**WORK INSTRUCTIONS**. Can you return every line in the entries below, character for character and in the same order?

Entries excerpted from a collection
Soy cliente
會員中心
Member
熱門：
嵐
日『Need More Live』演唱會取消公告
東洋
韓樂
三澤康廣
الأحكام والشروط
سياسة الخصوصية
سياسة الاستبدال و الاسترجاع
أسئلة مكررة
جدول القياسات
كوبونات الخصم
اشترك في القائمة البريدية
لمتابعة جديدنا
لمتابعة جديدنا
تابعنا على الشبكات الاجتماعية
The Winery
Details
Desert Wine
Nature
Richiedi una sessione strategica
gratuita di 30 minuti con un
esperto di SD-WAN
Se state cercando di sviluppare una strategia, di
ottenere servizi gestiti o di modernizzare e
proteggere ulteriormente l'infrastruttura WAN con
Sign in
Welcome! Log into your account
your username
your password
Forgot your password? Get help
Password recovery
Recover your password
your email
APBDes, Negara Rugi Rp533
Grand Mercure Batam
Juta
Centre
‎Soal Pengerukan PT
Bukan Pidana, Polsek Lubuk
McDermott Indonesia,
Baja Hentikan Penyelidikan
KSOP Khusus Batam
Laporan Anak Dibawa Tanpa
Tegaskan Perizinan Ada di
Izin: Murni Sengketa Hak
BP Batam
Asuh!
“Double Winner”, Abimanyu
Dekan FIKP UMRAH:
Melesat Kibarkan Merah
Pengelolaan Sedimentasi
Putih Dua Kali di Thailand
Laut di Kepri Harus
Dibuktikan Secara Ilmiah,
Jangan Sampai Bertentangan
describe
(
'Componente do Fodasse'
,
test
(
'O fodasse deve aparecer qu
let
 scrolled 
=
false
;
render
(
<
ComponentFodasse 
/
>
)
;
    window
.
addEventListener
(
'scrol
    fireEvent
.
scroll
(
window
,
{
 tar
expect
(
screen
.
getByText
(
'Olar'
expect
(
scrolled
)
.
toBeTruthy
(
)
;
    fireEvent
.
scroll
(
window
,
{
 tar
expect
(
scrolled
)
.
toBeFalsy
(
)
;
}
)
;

**TASK RESULT**.
Soy cliente
會員中心
Member
熱門：
嵐
日『Need More Live』演唱會取消公告
東洋
韓樂
三澤康廣
الأحكام والشروط
سياسة الخصوصية
سياسة الاستبدال و الاسترجاع
أسئلة مكررة
جدول القياسات
كوبونات الخصم
اشترك في القائمة البريدية
لمتابعة جديدنا
لمتابعة جديدنا
تابعنا على الشبكات الاجتماعية
The Winery
Details
Desert Wine
Nature
Richiedi una sessione strategica
gratuita di 30 minuti con un
esperto di SD-WAN
Se state cercando di sviluppare una strategia, di
ottenere servizi gestiti o di modernizzare e
proteggere ulteriormente l'infrastruttura WAN con
Sign in
Welcome! Log into your account
your username
your password
Forgot your password? Get help
Password recovery
Recover your password
your email
APBDes, Negara Rugi Rp533
Grand Mercure Batam
Juta
Centre
‎Soal Pengerukan PT
Bukan Pidana, Polsek Lubuk
McDermott Indonesia,
Baja Hentikan Penyelidikan
KSOP Khusus Batam
Laporan Anak Dibawa Tanpa
Tegaskan Perizinan Ada di
Izin: Murni Sengketa Hak
BP Batam
Asuh!
“Double Winner”, Abimanyu
Dekan FIKP UMRAH:
Melesat Kibarkan Merah
Pengelolaan Sedimentasi
Putih Dua Kali di Thailand
Laut di Kepri Harus
Dibuktikan Secara Ilmiah,
Jangan Sampai Bertentangan
describe
(
'Componente do Fodasse'
,
test
(
'O fodasse deve aparecer qu
let
 scrolled 
=
false
;
render
(
<
ComponentFodasse 
/
>
)
;
    window
.
addEventListener
(
'scrol
    fireEvent
.
scroll
(
window
,
{
 tar
expect
(
screen
.
getByText
(
'Olar'
expect
(
scrolled
)
.
toBeTruthy
(
)
;
    fireEvent
.
scroll
(
window
,
{
 tar
expect
(
scrolled
)
.
toBeFalsy
(
)
;
}
)
;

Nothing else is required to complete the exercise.